Het risico van dergelijke tokens voor financiële systemen werd in mei onderstreept toen de cryptomarkten ineenstortten door de ineenstorting van een stablecoin TerraUSD en het daaraan gekoppelde token Luna, hoewel die een netwerk van gedecentraliseerde financiële (DeFi) toepassingen hielpen ondersteunen, in plaats van gebruikt te worden om echte wereldbetalingen te doen.

"Als deze tokens op grote schaal door de gemeenschap gebruikt gaan worden, zullen ze door de staat gesteund moeten worden, of gereguleerd zoals we bankdeposito's reguleren," zei Phillip Lowe, gouverneur van de Reserve Bank of Australia, sprekend in een paneldiscussie van centrale bankiers op een G20-bijeenkomst van financiële ambtenaren in Indonesië, die online gestreamd werd.

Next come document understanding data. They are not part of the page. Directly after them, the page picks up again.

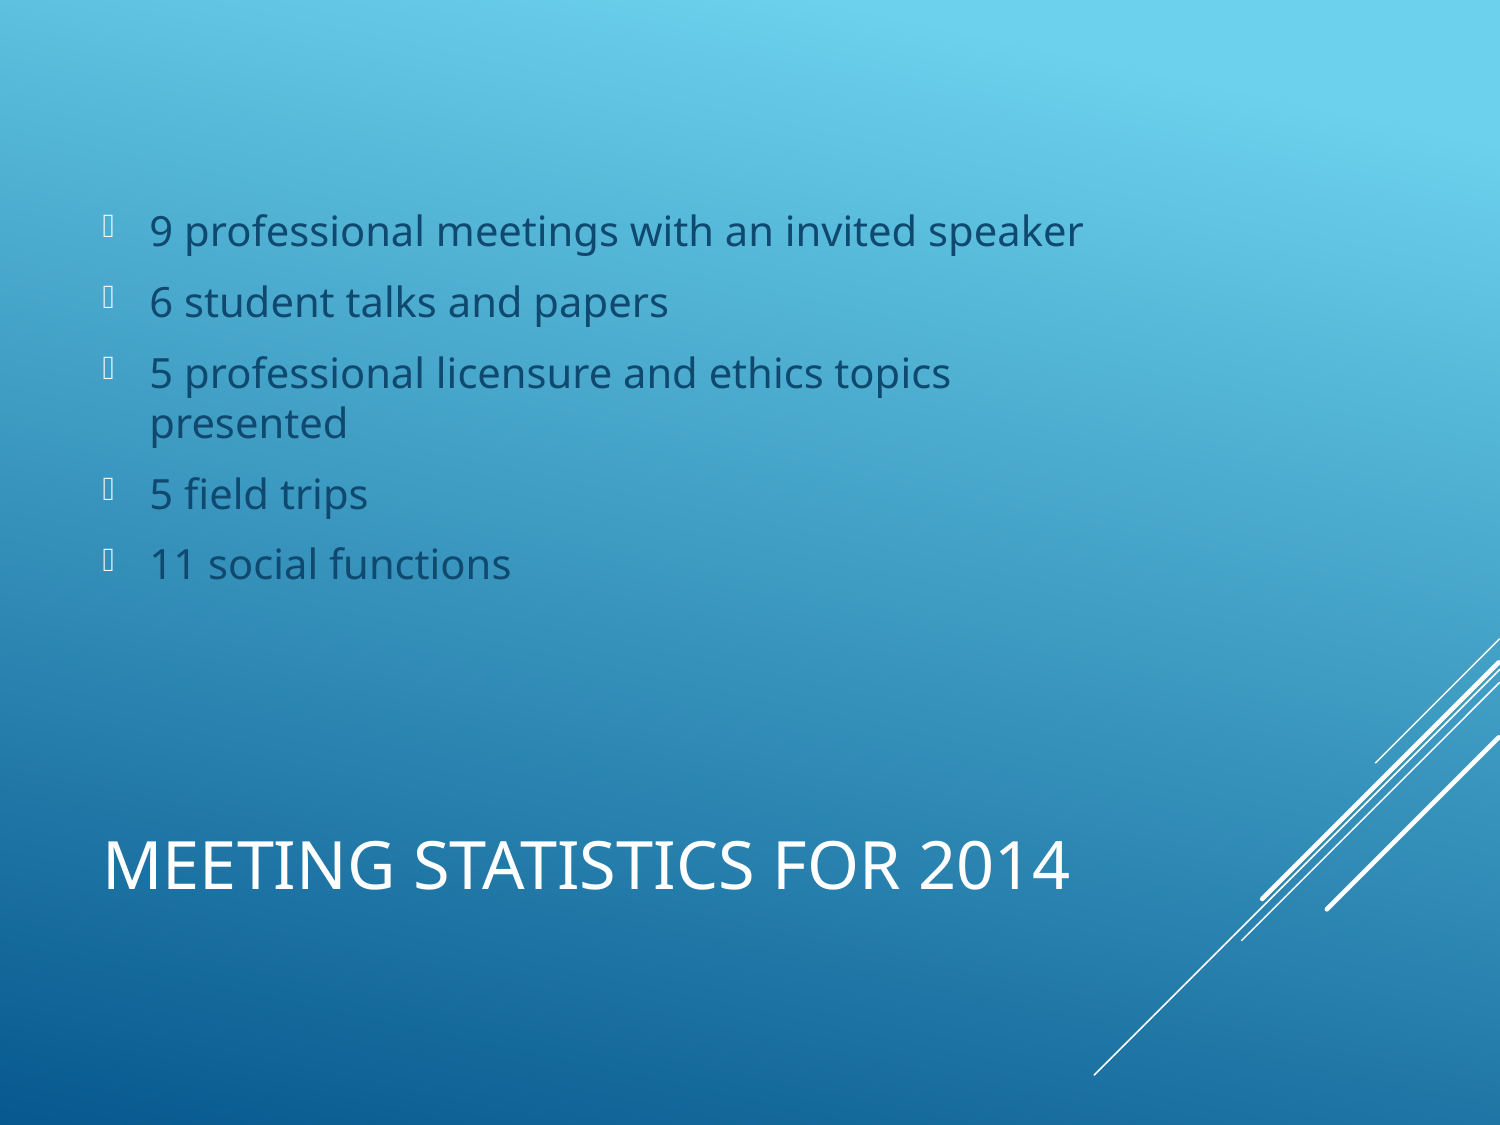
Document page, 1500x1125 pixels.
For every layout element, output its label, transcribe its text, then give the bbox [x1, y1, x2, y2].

list 9 professional meetings with an invited speaker 6 student talks and papers 5 professional licensure and ethics topics presented 5 field trips 11 social functions [87, 87, 1163, 706]
title Meeting Statistics for 2014 [87, 737, 1163, 988]
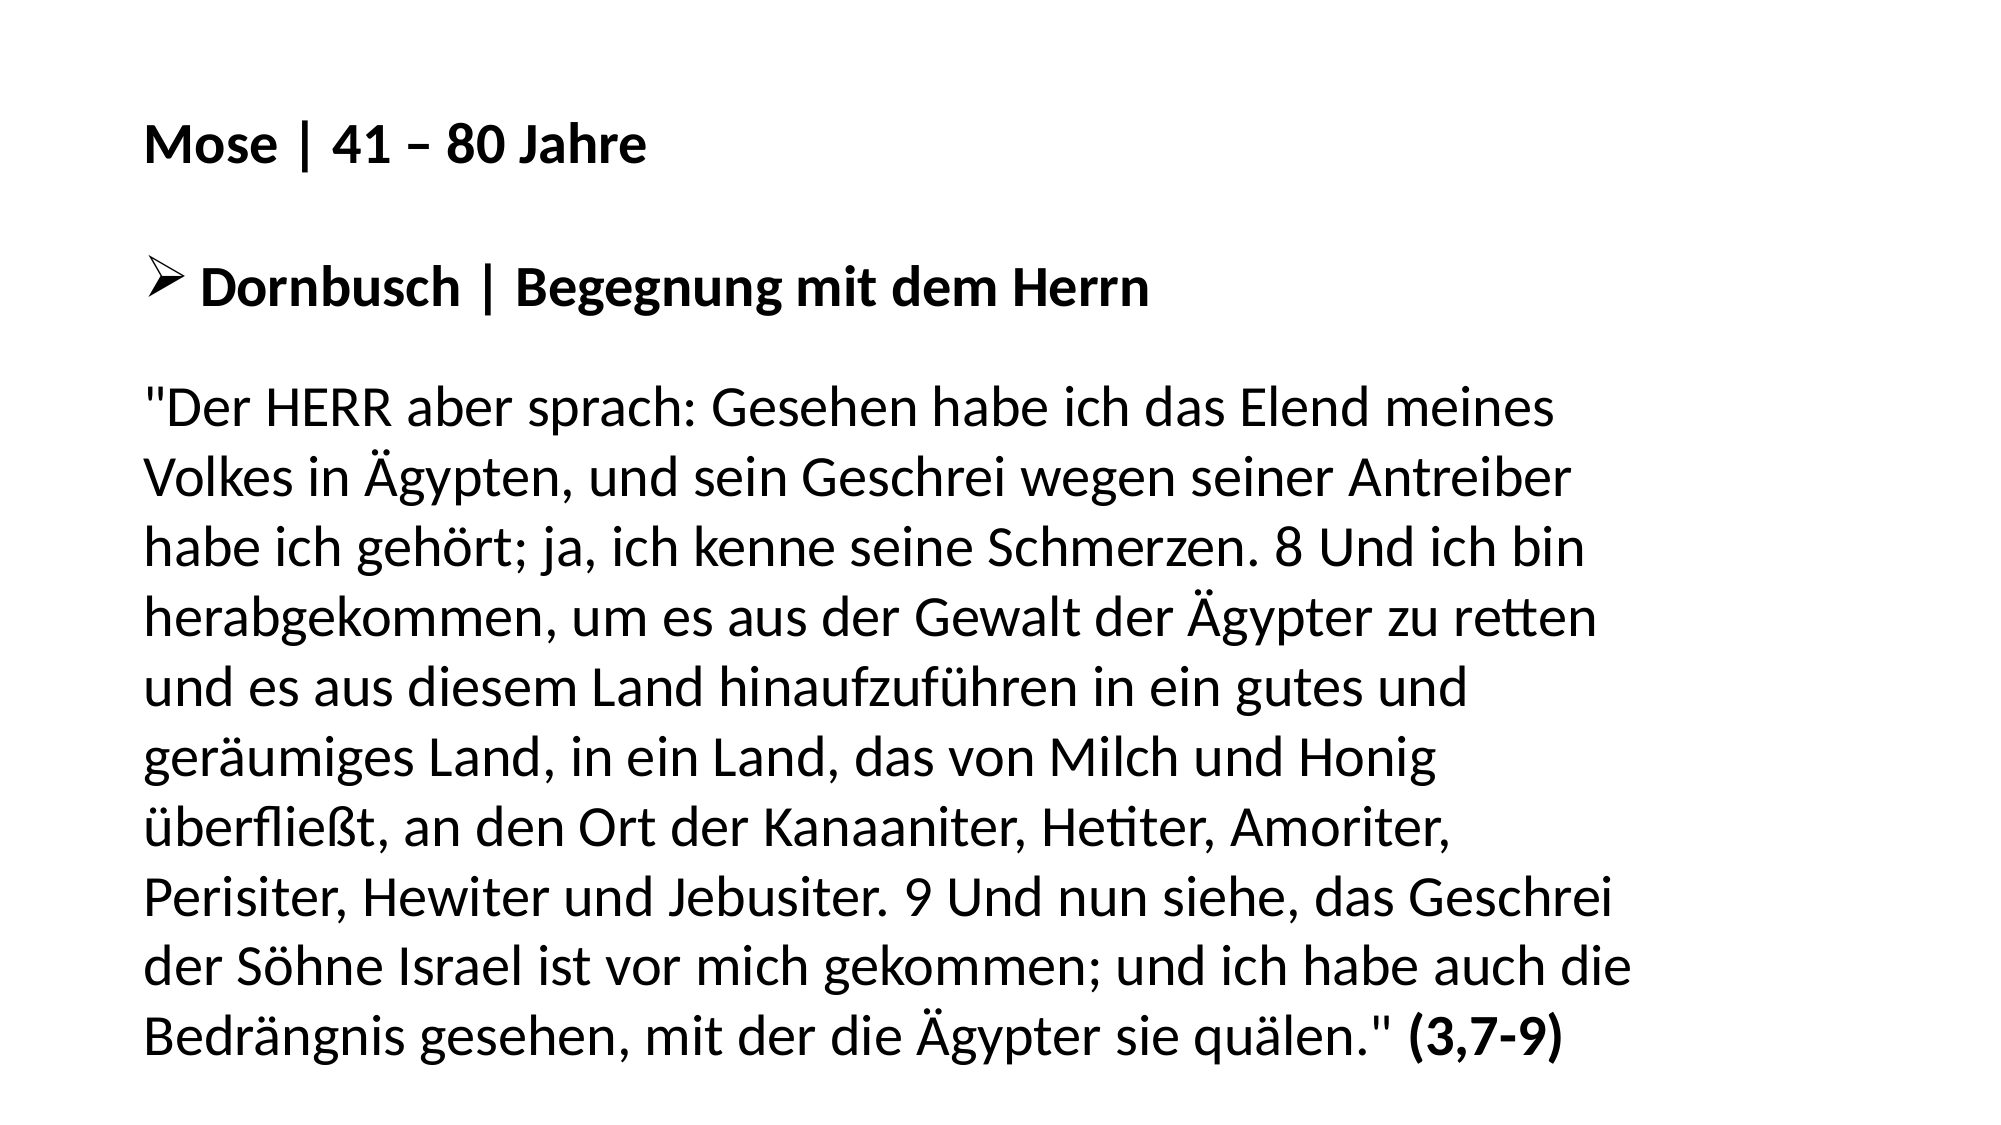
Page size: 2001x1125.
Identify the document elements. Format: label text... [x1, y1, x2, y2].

"Ik ben geneigd te denken dat de particuliere oplossing beter zal zijn - als we de regelgeving op orde kunnen krijgen - omdat de particuliere sector beter is dan de centrale bank in het innoveren en ontwerpen van functies voor deze tokens, en er waarschijnlijk ook zeer aanzienlijke kosten zullen zijn voor de centrale bank om een systeem van digitale tokens op te zetten," zei hij.

Lowe en zijn collega-panelleden waren het erover eens dat er meer moet worden gedaan om een voldoende sterk regelgevingssysteem voor dergelijke tokens tot stand te brengen.